14: CORS

how to allow CORS in ambiorix

CORS
Author

Kennedy Mwavu

Published

August 24, 2024

You’re probably reading this because you’ve hit that CORS error in your browser :)

TL;DR: See the middleware.

Quoting mdn web docs:

Cross-Origin Resource Sharing (CORS) is an HTTP-header based mechanism that allows a server to indicate any origins (domain, scheme, or port) than its own from which a browser should permit loading resources.

CORS also relies on a mechanism by which browsers make a “preflight” request to the server hosting the cross-origin resource, in order to check that the server will permit the actual request. In that preflight, the browser sends the headers that indicate the HTTP method and headers that will be used in the actual request.

An example of cross-origin request: the front-end JavaScript code served from https://domain-a.com uses fetch() to make a request for https://domain-b.com/data.json.

For security reasons, browsers restrict cross-origin HTTP requests initiated from scripts.

For example, fetch() and XMLHtttpRequest follow the ‘same-origin policy’. This means that a web application using those APIs can only request resources from the same origin the application was loaded from unless the response from the other origins includes the right CORS headers.

How to allow CORS

It’s really simple. This image from html5rocks.com is all you need:

Middleware

As Rihanna and Calvin Harris would tell you, This Is What You Came For:

#' Allow CORS
#'
#' @details
#' Sets these headers in the response:
#' - `Access-Control-Allow-Methods`
#' - `Access-Control-Allow-Headers`
#' - `Access-Control-Allow-Origin`
#' @export
cors <- \(req, res) {
  res$header("Access-Control-Allow-Origin", "http://127.0.0.1:8000")

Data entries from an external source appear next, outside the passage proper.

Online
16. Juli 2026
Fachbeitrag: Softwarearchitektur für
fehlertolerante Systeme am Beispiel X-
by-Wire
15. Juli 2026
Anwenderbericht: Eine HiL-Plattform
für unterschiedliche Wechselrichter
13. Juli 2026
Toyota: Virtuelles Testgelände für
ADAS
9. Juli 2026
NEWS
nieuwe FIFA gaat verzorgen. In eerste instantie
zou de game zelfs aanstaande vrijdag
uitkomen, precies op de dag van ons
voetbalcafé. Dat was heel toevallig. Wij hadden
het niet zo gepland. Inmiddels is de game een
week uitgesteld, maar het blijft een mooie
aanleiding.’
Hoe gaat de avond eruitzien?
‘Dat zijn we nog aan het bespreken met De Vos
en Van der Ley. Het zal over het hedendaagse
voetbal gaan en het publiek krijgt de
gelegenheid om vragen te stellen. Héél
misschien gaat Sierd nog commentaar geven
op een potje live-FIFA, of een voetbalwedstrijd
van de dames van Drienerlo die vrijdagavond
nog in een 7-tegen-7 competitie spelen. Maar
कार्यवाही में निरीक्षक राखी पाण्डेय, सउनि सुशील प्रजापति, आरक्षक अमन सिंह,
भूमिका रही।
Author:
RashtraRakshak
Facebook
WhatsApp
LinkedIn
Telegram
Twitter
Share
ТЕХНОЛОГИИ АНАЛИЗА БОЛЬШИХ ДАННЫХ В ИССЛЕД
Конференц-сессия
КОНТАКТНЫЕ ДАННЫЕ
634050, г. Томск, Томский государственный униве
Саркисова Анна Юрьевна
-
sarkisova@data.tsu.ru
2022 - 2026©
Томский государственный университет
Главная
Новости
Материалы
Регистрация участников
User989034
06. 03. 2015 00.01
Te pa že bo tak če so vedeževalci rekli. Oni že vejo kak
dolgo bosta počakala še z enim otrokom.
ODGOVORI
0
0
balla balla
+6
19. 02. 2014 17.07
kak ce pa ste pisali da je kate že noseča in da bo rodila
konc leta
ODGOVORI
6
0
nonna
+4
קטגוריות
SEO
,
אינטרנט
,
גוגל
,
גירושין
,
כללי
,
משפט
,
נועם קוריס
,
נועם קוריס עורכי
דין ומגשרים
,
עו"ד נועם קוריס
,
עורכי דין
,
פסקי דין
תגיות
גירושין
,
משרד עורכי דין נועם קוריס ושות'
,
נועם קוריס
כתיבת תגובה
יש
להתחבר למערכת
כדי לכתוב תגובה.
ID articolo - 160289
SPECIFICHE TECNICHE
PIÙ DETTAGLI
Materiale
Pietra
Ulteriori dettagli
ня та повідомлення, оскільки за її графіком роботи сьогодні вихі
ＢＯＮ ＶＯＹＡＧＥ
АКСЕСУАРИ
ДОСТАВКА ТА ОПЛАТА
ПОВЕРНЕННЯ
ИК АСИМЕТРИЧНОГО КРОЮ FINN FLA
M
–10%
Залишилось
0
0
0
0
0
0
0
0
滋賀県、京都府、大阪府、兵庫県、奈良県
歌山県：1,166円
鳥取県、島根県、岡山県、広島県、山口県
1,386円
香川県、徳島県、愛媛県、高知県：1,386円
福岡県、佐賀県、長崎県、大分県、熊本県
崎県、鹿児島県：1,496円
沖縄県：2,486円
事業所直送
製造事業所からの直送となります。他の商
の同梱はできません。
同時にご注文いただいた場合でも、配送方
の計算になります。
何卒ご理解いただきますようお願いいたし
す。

  if (req$REQUEST_METHOD == "OPTIONS") {
    res$header("Access-Control-Allow-Methods", "GET, POST, PUT, DELETE")
    res$header(
      "Access-Control-Allow-Headers",
      req$HEADERS$`access-control-request-headers`
    )

    return(
      res$set_status(200L)$send("")
    )
  }
}

Change the values set for the headers to suit your specific use-case.

If your API requires the use of cookies or authentication tokens across domains, you will also need to set the “Access-Control-Allow-Credentials” header inside the if () {} block:

res$header("Access-Control-Allow-Credentials", "true")

Note

  • DO NOT include a trailing slash in the allowed origins.
    • http://127.0.0.1:8000/
    • http://127.0.0.1:8000
  • In Ambiorix, middleware is executed in the order it is registered with use(). Make sure this middleware is the first one in the sequence.